Pour être valide, ce certificat doit justifier l'une de ces trois situations : avoir un schéma vaccinal complet (être vacciné avec deux doses), être rétabli du Covid-19 avec un certificat de test positif d'au moins 11 jours et de moins de 6 mois pour le prouver, ou alors avoir un test négatif datant de "moins de 72 heures", contre 48 heures ; le délai envisagé jusqu'ici.

Depuis le 21 juillet, ce fameux sésame est déjà demandé à l'entrée des lieux accueillant plus de 50 personnes : cinémas, théâtres, musées et autres lieux de culture, mais aussi les salons, les foires, les croisières et les salles de sport.

A partir de ce lundi 9 août, le pass sanitaire est étendu aux bars, restaurants et cafés, à l'intérieur comme en terrasse. Il s'applique aussi dans les grands magasins et centres commerciaux de plus de 20 000 mètres carrés, et dans les Ehpad et hôpitaux. "Mais en aucun cas il ne devra être un frein pour accéder à des soins utiles et urgents", rappelle le ministre de la Santé Olivier Véran.

Il devient aussi obligatoire dans les transports longue distance : les TGV, Intercités, vols domestiques et bus interrégionaux. Mais il ne s'applique pas aux trains moyenne distance comme les TER, RER et Transiliens.

Ce pass sanitaire est obligatoire à compter de lundi pour tous les plus de 18 ans, et à compter du 30 septembre pour les adolescents de 12 à 17 ans.

Si selon des sondages, une majorité des Français se disent prêts à montrer patte blanche, un tiers d'entre eux disent en revanche soutenir le mouvement des anti-pass sanitaire, qui sont restés mobilisés pour le 4ème weekend d'affilée avec plus de 230 000 manifestants dans toute la France samedi.

Le ministre de la Santé Olivier Véran assure que le pass et la progression de la vaccination "devraient nous permettre d'éviter d'autres couvre-feux et confinements".

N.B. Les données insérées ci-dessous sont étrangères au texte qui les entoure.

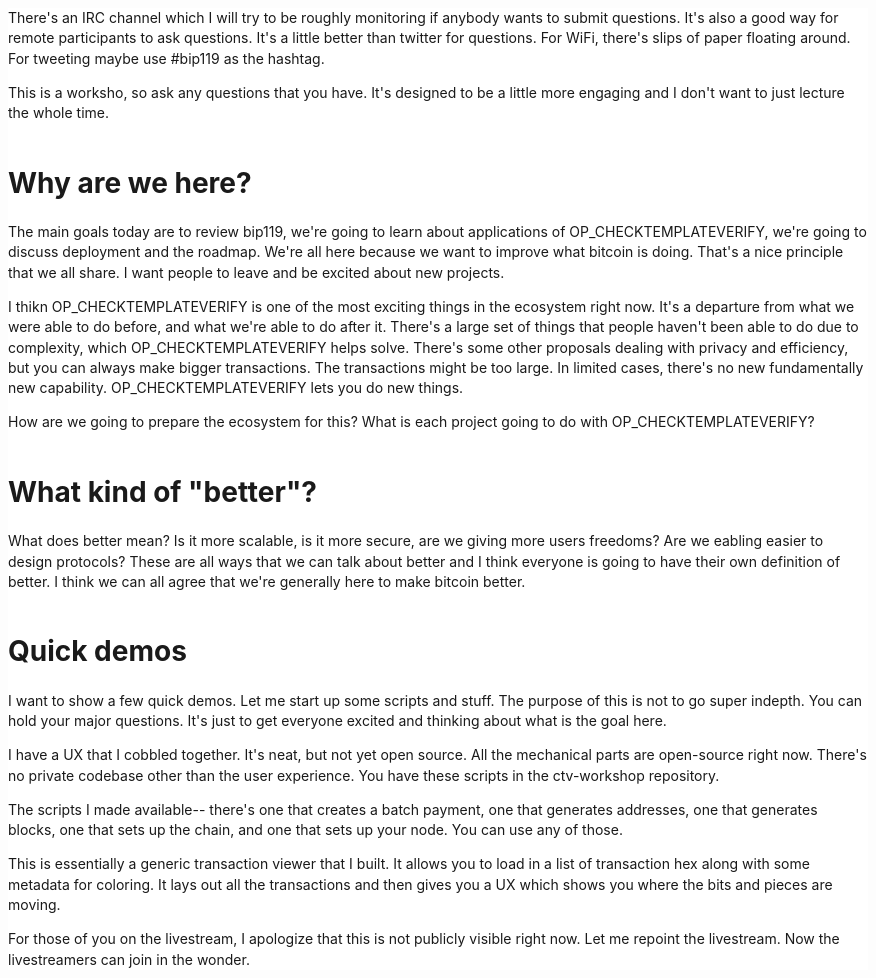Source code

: There's an IRC channel which I will try to be roughly monitoring if anybody wants to submit questions. It's also a good way for remote participants to ask questions. It's a little better than twitter for questions. For WiFi, there's slips of paper floating around. For tweeting maybe use #bip119 as the hashtag.

This is a worksho, so ask any questions that you have. It's designed to be a little more engaging and I don't want to just lecture the whole time.

# Why are we here?

The main goals today are to review bip119, we're going to learn about applications of OP\_CHECKTEMPLATEVERIFY, we're going to discuss deployment and the roadmap. We're all here because we want to improve what bitcoin is doing. That's a nice principle that we all share. I want people to leave and be excited about new projects.

I thikn OP\_CHECKTEMPLATEVERIFY is one of the most exciting things in the ecosystem right now. It's a departure from what we were able to do before, and what we're able to do after it. There's a large set of things that people haven't been able to do due to complexity, which OP\_CHECKTEMPLATEVERIFY helps solve. There's some other proposals dealing with privacy and efficiency, but you can always make bigger transactions. The transactions might be too large. In limited cases, there's no new fundamentally new capability. OP\_CHECKTEMPLATEVERIFY lets you do new things.

How are we going to prepare the ecosystem for this? What is each project going to do with OP\_CHECKTEMPLATEVERIFY?

# What kind of "better"?

What does better mean? Is it more scalable, is it more secure, are we giving more users freedoms? Are we eabling easier to design protocols? These are all ways that we can talk about better and I think everyone is going to have their own definition of better. I think we can all agree that we're generally here to make bitcoin better.

# Quick demos

I want to show a few quick demos. Let me start up some scripts and stuff. The purpose of this is not to go super indepth. You can hold your major questions. It's just to get everyone excited and thinking about what is the goal here.

I have a UX that I cobbled together. It's neat, but not yet open source. All the mechanical parts are open-source right now. There's no private codebase other than the user experience. You have these scripts in the ctv-workshop repository.

The scripts I made available-- there's one that creates a batch payment, one that generates addresses, one that generates blocks, one that sets up the chain, and one that sets up your node. You can use any of those.

This is essentially a generic transaction viewer that I built. It allows you to load in a list of transaction hex along with some metadata for coloring. It lays out all the transactions and then gives you a UX which shows you where the bits and pieces are moving.

For those of you on the livestream, I apologize that this is not publicly visible right now. Let me repoint the livestream. Now the livestreamers can join in the wonder.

Samedi, 44,6 millions de personnes avaient reçu au moins une injection (soit 66,2% de la population totale) et 37 millions ont un schéma vaccinal complet (soit 55,1% de la population totale).

Au sein de l'exécutif, confiant que l'objectif de 50 millions de primo-vaccinés d'ici la fin août soit atteint, on affirme que l'allocution d'Emmanuel Macron le 12 juillet a donné un coup de fouet à la campagne. Depuis, il y a eu plus de 6,8 millions de prises de rendez-vous pour une primo-injection, insiste son entourage.

Cette semaine, le chef de l'Etat s'est fendu de douze vidéos sur les réseaux sociaux, vues plus de 60 millions de fois, pour répondre aux questionnements des Français et les appeler à se faire vacciner.

Mercredi, il présidera un Conseil de défense sanitaire par visioconférence où il sera notamment question de l'injection d'une troisième dose de vaccin aux personnes les plus vulnérables à la rentrée.